Reminder: This post contains 1347 words
· 4 min read
· by Xianbin
Random NC: it is used to define a problem that can be solved in polylog time by a randomized parallel algorithm using a polynomial number of processors.
\(\textbf{Lemma}[\textup{Schwartz–Zippel}]\). Let \(\mathbb{F}\) denote a field and let \(f(x_1,\ldots,x_n) \in \mathbb{F}[x_1,\ldots,x_n]\) be a nonzero multivariate polynomial of degree \(d\). Let \(S\subseteq \mathbb{F}\) be a finite set. Then, we have
\[\mathbb{P}[f(a_1,\ldots,a_n)=0] \leq \frac{d}{\lvert S \rvert}\]
The degree of a polynomial is the largest degree of its monomials. For example,
\[f(x_1,x_2) = x_1x_2^2 + 1\]
has degree 3.
There, we set \(f(x) = x_1^d + x_2+\ldots\). After uniformly at random selecting from the finite set, the probability that they are the root is very small, at most \(d/\lvert S \rvert\).
Given an undirected graph \(G=(V, E)\), its Tutte matrix \(T\) is the \(n\times n\) symbolic matrix as follows.

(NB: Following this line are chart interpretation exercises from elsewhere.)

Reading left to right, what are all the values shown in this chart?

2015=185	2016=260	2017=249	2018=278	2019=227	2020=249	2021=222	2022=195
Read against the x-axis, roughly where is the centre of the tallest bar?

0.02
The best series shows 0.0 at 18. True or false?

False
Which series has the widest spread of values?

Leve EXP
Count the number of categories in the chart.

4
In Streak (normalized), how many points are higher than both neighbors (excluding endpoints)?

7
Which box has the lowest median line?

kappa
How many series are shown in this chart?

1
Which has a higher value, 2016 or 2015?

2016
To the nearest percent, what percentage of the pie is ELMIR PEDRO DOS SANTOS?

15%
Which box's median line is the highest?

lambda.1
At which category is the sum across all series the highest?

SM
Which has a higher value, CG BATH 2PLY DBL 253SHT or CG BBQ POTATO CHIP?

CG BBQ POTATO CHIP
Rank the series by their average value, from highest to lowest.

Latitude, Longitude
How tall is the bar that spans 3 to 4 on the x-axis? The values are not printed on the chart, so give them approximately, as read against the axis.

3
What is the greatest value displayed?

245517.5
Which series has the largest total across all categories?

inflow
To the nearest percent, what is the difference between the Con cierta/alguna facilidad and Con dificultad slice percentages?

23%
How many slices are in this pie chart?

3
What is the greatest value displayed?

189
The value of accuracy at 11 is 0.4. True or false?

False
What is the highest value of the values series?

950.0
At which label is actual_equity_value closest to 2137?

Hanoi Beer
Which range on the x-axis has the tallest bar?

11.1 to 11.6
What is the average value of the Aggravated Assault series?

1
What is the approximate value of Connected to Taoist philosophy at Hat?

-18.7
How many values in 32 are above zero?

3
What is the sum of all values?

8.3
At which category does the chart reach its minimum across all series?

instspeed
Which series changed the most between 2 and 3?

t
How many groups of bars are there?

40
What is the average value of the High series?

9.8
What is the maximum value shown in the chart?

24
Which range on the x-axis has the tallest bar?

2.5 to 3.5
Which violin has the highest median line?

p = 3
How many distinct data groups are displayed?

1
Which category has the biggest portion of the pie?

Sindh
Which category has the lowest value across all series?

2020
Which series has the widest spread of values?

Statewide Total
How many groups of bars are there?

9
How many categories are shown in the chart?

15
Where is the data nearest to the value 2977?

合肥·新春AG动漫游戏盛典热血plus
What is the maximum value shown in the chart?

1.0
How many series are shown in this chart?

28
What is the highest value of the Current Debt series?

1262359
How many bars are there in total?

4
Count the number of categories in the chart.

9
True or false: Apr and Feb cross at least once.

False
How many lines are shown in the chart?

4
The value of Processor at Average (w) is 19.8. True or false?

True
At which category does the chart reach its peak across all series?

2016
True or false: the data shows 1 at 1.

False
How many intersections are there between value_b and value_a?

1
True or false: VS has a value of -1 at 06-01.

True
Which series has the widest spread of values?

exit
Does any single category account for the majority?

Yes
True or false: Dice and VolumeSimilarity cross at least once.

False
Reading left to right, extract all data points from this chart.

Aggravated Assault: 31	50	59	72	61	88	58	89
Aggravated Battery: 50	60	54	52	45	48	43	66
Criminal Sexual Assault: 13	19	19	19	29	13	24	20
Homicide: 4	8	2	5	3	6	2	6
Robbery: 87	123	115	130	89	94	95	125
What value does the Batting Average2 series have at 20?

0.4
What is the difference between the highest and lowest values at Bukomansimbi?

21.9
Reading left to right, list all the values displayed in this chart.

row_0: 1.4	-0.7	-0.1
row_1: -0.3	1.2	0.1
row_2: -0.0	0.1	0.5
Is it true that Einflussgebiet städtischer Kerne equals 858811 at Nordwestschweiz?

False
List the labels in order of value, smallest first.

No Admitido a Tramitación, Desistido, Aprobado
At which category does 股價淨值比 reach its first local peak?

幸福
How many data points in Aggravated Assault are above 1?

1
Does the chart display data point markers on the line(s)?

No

Let \((i,j)\in E\) denote the edge in \(G\).
\[M_{i,j} : =
\begin{cases}
x_{i,j}, && i<j \\
-x_{i,j}, && i>j \\
0, && \text{Otherwise}
\end{cases}\]
We can show that \(M\) is skew-symmetric, i.e.,
\[M^T = - M\]
\(\textbf{Lemma}\)[Tutte’s Perfect Matching Lemma] Let \(M\) be the Tutte matrix of an undirected graph \(G=(V, E)\). We have
\[\text{det}(M) \not = 0\]
if and only if \(G\) has a perfect matching.
Reference
[1]. Karp, R.M., Upfal, E. and Wigderson, A., 1985, December. Constructing a perfect matching is in random NC. In Proceedings of the seventeenth annual ACM symposium on Theory of computing (pp. 22-32).